The index measuring the perception of the current economic situation slipped to 51.8 in April from 60.0 in March, and confidence in expectations for the next six months fell to 75.9 from 86.2. Employment expectations fell to to 48.5 from 57.5 last month.
'In April, sentiment data fell again mainly due to drops in the components that relate to the Spanish economy and employment,' ICO said. 'The drop seems to point to a faster deceleration in family consumption than was expected at the beginning of 2008...and is in line with forecast cuts for Spain's GDP and private consumption growth.'
PNB Paribas in a research report out today note that:
Household confidence collapsed further in Spain, falling 9.3 points over a month and 30.6 points over a year to 63.8 in April according to ICO. This is the lowest level ever, but the index only started in September 2004. The fact that the absolute level is way below the neutral threshold of 100 is more meaningful.
This is not a real surprise given most indicators are plunging in Spain. The soaring prices and rising unemployment naturally weigh on household confidence. Today's data also confirmed that house prices are on the decline, which can only make things worse for this country. The pace of the decline registered in April is quick, which darkens the outlook for Q2 growth, making unlikely the fact that the 0.4% q/q growth registered in Q1 would be repeated in Q2, as we said last week.
This general picture is also confirmed by the April reading on the European Commission’s eurozone “economic sentiment” index which fell sharply from 99.6 in March to 97.1 in April – the lowest level since August 2005. With the indicator regarded as good guide to growth trends, the unexpectedly steep decline pointed to a marked deceleration in economic activity.
Still, eurozone countries show varying performances. Economic sentiment in Spain, which is at risk of a serious house price correction, has fallen to the lowest level since late 1993. But sentiment in Germany and France remains relatively robust – falling to the lowest levels since February 2006 and December 2005 respectively.
As can be seen from the above chart, Italy continues - like Venice - its steady downward drift, while the two eurozone economies which had the strongest housing booms head steadilyoff the cliff, with Spain having poll position, and by quite a long margin.

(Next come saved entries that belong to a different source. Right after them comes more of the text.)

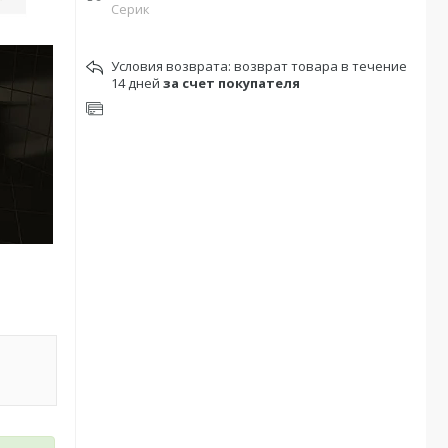
Серик
возврат товара в течение
14 дней
за счет покупателя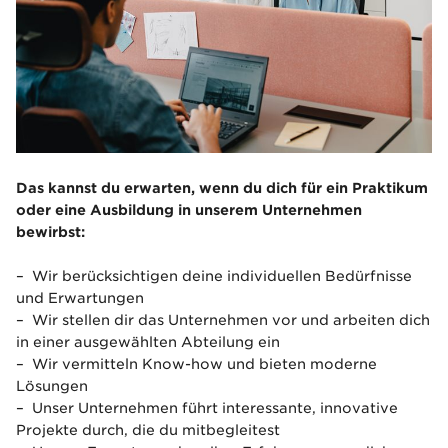
Das kannst du erwarten, wenn du dich für ein Praktikum
oder eine Ausbildung in unserem Unternehmen
bewirbst:
– Wir berücksichtigen deine individuellen Bedürfnisse
und Erwartungen
– Wir stellen dir das Unternehmen vor und arbeiten dich
in einer ausgewählten Abteilung ein
– Wir vermitteln Know-how und bieten moderne
Lösungen
– Unser Unternehmen führt interessante, innovative
Projekte durch, die du mitbegleitest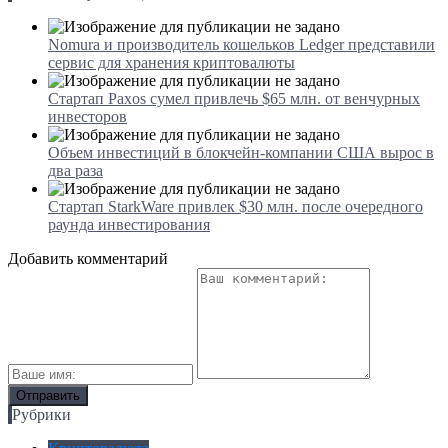
Nomura и производитель кошельков Ledger представили
сервис для хранения криптовалюты
Стартап Paxos сумел привлечь $65 млн. от венчурных
инвесторов
Объем инвестиций в блокчейн-компании США вырос в
два раза
Стартап StarkWare привлек $30 млн. после очередного
раунда инвестирования
Добавить комментарий
Рубрики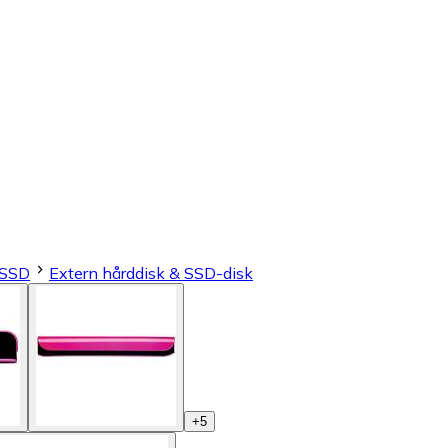
 SSD
Extern hårddisk & SSD-disk
+
5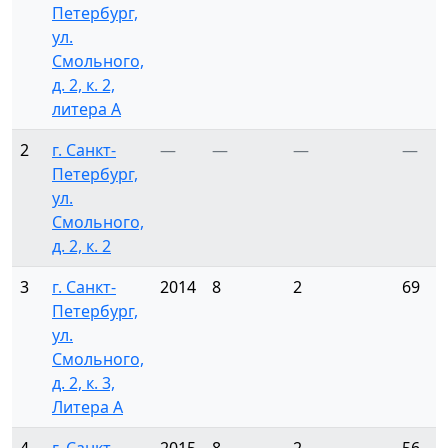
Петербург,
ул.
Смольного,
д. 2, к. 2,
литера А
2
г. Санкт-
—
—
—
—
Петербург,
ул.
Смольного,
д. 2, к. 2
3
г. Санкт-
2014
8
2
69
Петербург,
ул.
Смольного,
д. 2, к. 3,
Литера А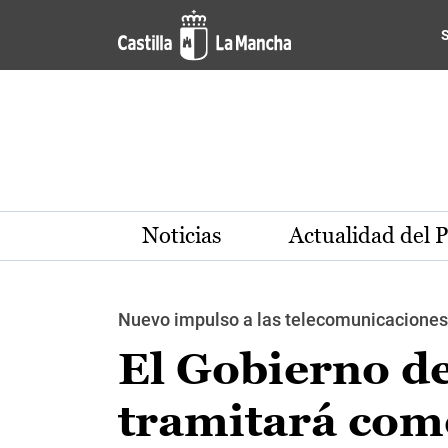
Pasar al contenido principal
Noticias
Actualidad del 
Nuevo impulso a las telecomunicaciones 
El Gobierno d
tramitará como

If we look back to the previous ICO consumer confidence charts we can see really that the downward process slowed in February March - coincidentally or not this was the election period - but the downward fall in expectations has now taken an additional lurch entering April. This coincidees with the general idea that the problems in the financial and construction sectors - which have to some extent had a torniquet applied to them by action at the ECB (in accepting cedulas) and by the continuing acceptance by the banking sector of the builders growing indebtedness - are now slowly but steadily (rather like an oil slick in the ocean) extending their way across and into the real economy.
This picture is also confirmed by the most recent employment data and by the April manufacturing PMI (see seperate posts).